* DIRECTIVE:
Go through the data line by line and count the lines that hold "empresa". Reply with the total only.

* DATA EXTRACT:
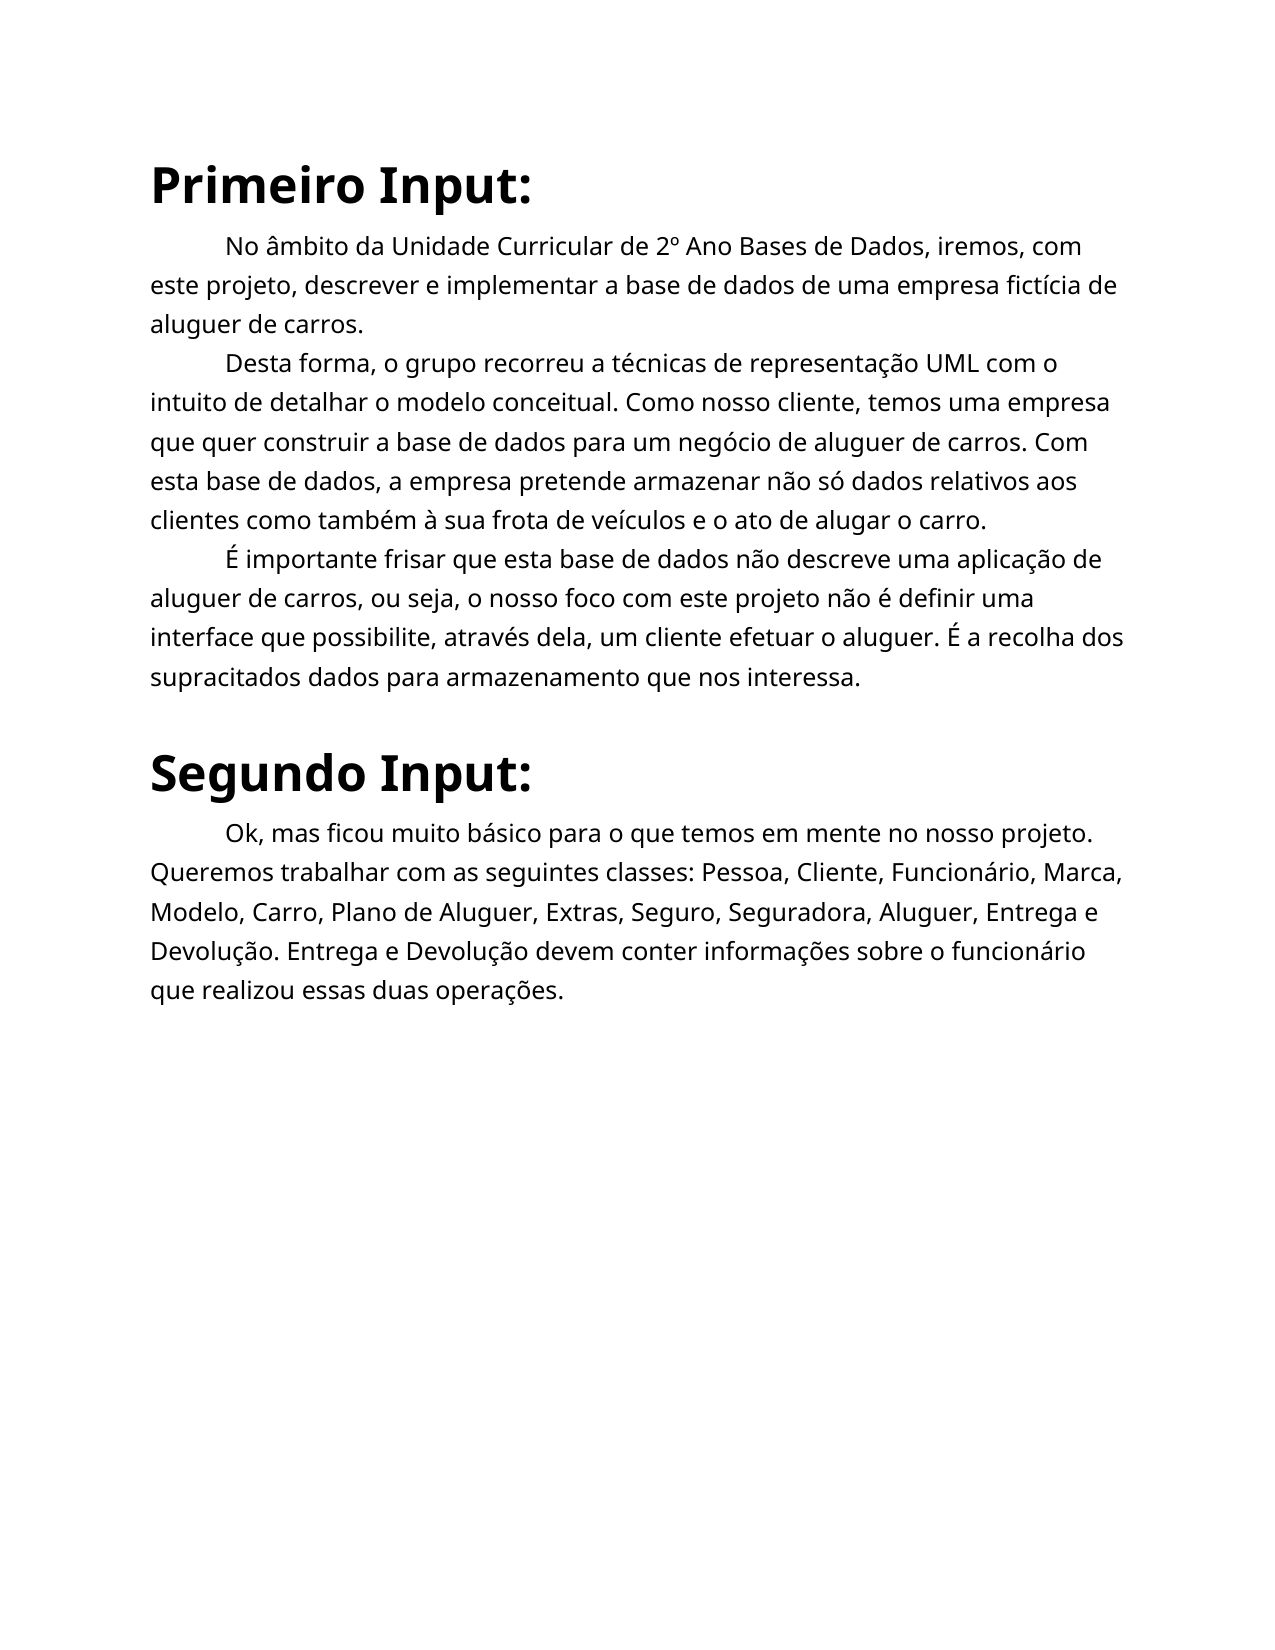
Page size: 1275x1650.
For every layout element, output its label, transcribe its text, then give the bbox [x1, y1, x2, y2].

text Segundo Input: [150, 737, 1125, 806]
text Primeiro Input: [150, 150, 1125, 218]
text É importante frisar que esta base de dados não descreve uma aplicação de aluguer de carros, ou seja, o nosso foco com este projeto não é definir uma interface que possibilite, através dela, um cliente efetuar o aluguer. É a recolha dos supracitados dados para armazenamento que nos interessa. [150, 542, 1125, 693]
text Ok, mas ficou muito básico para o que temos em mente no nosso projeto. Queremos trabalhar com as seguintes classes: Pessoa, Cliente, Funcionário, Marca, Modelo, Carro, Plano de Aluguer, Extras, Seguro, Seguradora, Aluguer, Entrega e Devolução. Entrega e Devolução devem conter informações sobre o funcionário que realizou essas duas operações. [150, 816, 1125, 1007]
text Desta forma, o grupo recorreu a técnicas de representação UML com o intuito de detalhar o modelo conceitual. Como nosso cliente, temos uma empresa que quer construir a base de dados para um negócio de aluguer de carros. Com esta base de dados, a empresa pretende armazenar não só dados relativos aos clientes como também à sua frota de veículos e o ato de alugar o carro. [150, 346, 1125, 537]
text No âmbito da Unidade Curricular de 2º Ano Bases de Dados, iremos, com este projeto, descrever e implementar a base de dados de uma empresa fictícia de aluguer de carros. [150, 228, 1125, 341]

* WORKED SOLUTION:
2